* やること: オバマ氏の被爆地訪問について書かれた本文を、最後の文の続きから書き進めてください。

* 本文:
- - -

慰霊と謝罪の狭間―オバマ氏被爆地訪問に思う
バラク・オバマ米大統領は今年の5月27日に広島を訪問することを正式に決定した。
かねてオバマ氏の被爆地訪問を望んでいた私たちは、その決定を歓迎すると同時に、米国内の批判を説得しての大統領の決断を支持したい。これまでの段階では、米国内向けの大統領側近の気配りが効を奏し、被爆地訪問が決して謝罪の旅ではないと思わせることに成功しているようだ。
ただこのような事情を勘案しても、私の率直な感想として、オバマ大統領の被爆地訪問は時期を逸したものと言わざるを得ない。思い返せば2009年1月に大統領に就任したオバマ氏は、その年の4月チェコのプラハにおける「核兵器のない世界を目指す」との演説によって、世界の人々に衝撃と新鮮な感動を与えた。核兵器を使用した唯一の国としての米国の「道義的責任」に触れたのも、国内の根強い原爆投下正当論を考えれば、大統領としてギリギリの表現であったに違いない。

- - -

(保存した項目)
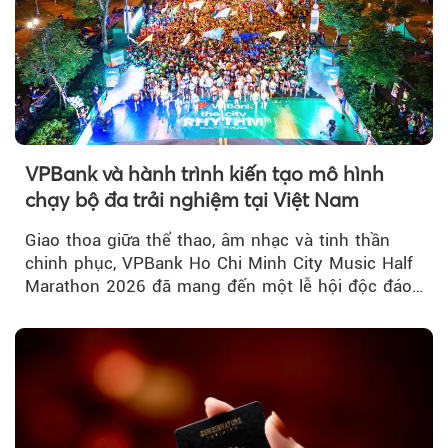
VPBank và hành trình kiến tạo mô hình
chạy bộ đa trải nghiệm tại Việt Nam
Giao thoa giữa thể thao, âm nhạc và tinh thần
chinh phục, VPBank Ho Chi Minh City Music Half
Marathon 2026 đã mang đến một lễ hội độc đáo
ngay giữa lòng TP.HCM....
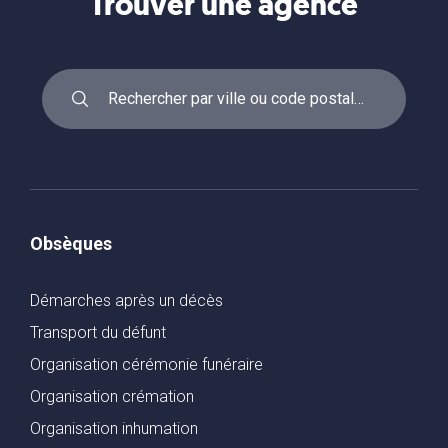
Trouver une agence
Obsèques
Démarches après un décès
Transport du défunt
Organisation cérémonie funéraire
Organisation crémation
Organisation inhumation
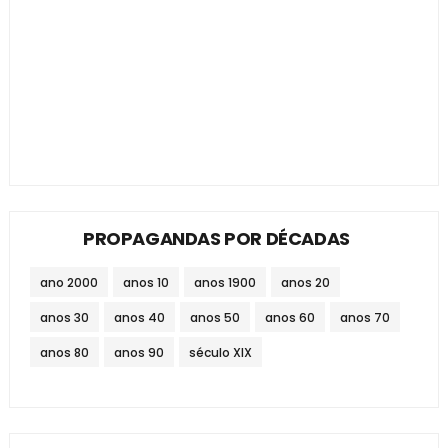
PROPAGANDAS POR DÉCADAS
ano 2000
anos 10
anos 1900
anos 20
anos 30
anos 40
anos 50
anos 60
anos 70
anos 80
anos 90
século XIX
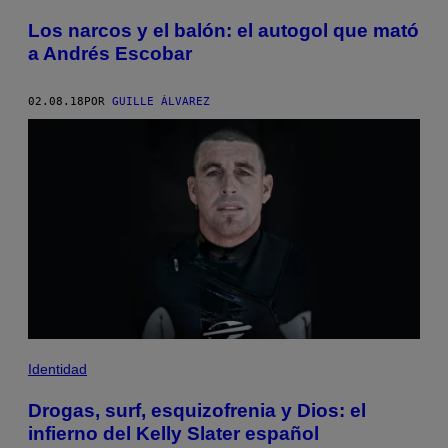
Los narcos y el balón: el autogol que mató
a Andrés Escobar
02.08.18
POR
GUILLE ÁLVAREZ
Identidad
Drogas, surf, esquizofrenia y Dios: el
infierno del Kelly Slater español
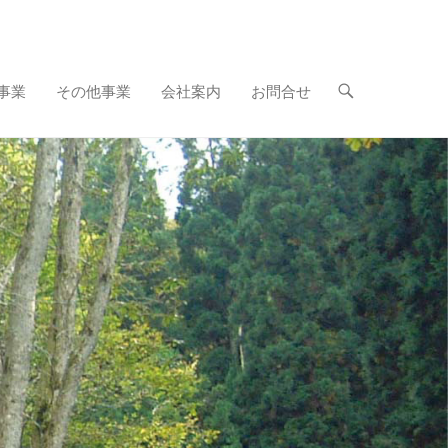
事業
その他事業
会社案内
お問合せ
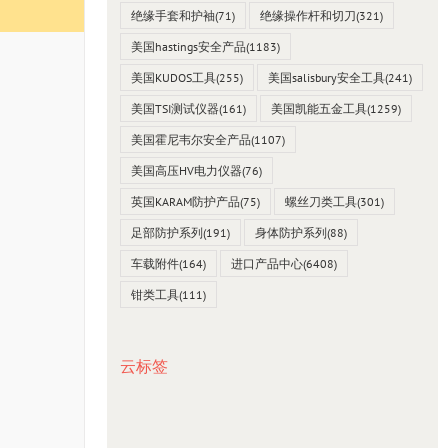
绝缘手套和护袖
(71)
绝缘操作杆和切刀
(321)
美国hastings安全产品
(1183)
美国KUDOS工具
(255)
美国salisbury安全工具
(241)
美国TSI测试仪器
(161)
美国凯能五金工具
(1259)
美国霍尼韦尔安全产品
(1107)
美国高压HV电力仪器
(76)
英国KARAM防护产品
(75)
螺丝刀类工具
(301)
足部防护系列
(191)
身体防护系列
(88)
车载附件
(164)
进口产品中心
(6408)
钳类工具
(111)
云标签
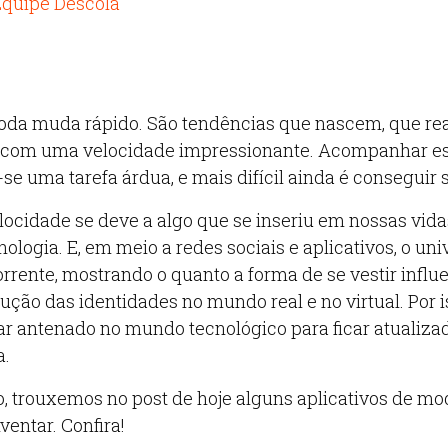
quipe Descola
da muda rápido. São tendências que nascem, que re
com uma velocidade impressionante. Acompanhar e
-se uma tarefa árdua, e mais difícil ainda é conseguir s
locidade se deve a algo que se inseriu em nossas vid
cnologia. E, em meio a redes sociais e aplicativos, o u
rente, mostrando o quanto a forma de se vestir influe
ução das identidades no mundo real e no virtual. Por i
ar antenado no mundo tecnológico para ficar atualiz
a.
, trouxemos no post de hoje alguns aplicativos de mo
ventar. Confira!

- - -

* 回答欄:
このプラハ演説の具体化として、同年9月にはオバマ氏の要請によって国連安保理首脳会合が開かれ、全会一致で「核兵器のない世界」を共同して実現させることを決議した。また翌10年4月には米ロ首脳による「新戦略削減条約」(新START)の署名、さらに「新安保サミット」の招集によって、参加国が今後4年以内に核拡散防止のための管理徹底を図ることを決議するなど、着実な成果を示し始めた。これによって、長期にわたって核廃絶運動に取り組んできた人々に、大きな希望と期待を抱かせたのは明白だった。
被災地長崎の私たちは、2000年、03年、06年、10年の4回、「核兵器廃絶地球市民長崎集会」という国際NGO会議を開催し、毎回延べ数千人の参加者を得ていた。この集会の実行委員会の中から、近い将来ぜひオバマ大統領をお招きしよう、そして肌で被爆の実相に触れることによって、プラハで述べた自らの理念は決して間違いではなかったことを再確認してもらい、世界をリードする核廃絶への次のステップを発信してほしい、との要望が出された。その結果、4カ月という短期間だったが7万6千人の署名を集め、委員長の私が09年11月米大使館に持参して公使に手渡した。
11年になるとルース米国駐日大使が長崎に来訪したが、事前に被爆者とは会見しないこと、原爆資料館の見学後私と朝長万佐男長崎原爆病院長(当時)の2人に面談したいという意向が伝えられた。被爆者の中には、証言を聞いてほしいとの不満もあると耳にした。私たちとの面談は約30分、通訳は入れないとのことだった。私は少しでも被爆者の意を汲めればと考えて、被爆時に医学生として救護活動に従事した体験を語り、間接的に当時の惨状を浮き彫りにした。ルース大使からはいくつかの質問があったが、中心的な内容に対して私は何となく奇異な感じを抱いた。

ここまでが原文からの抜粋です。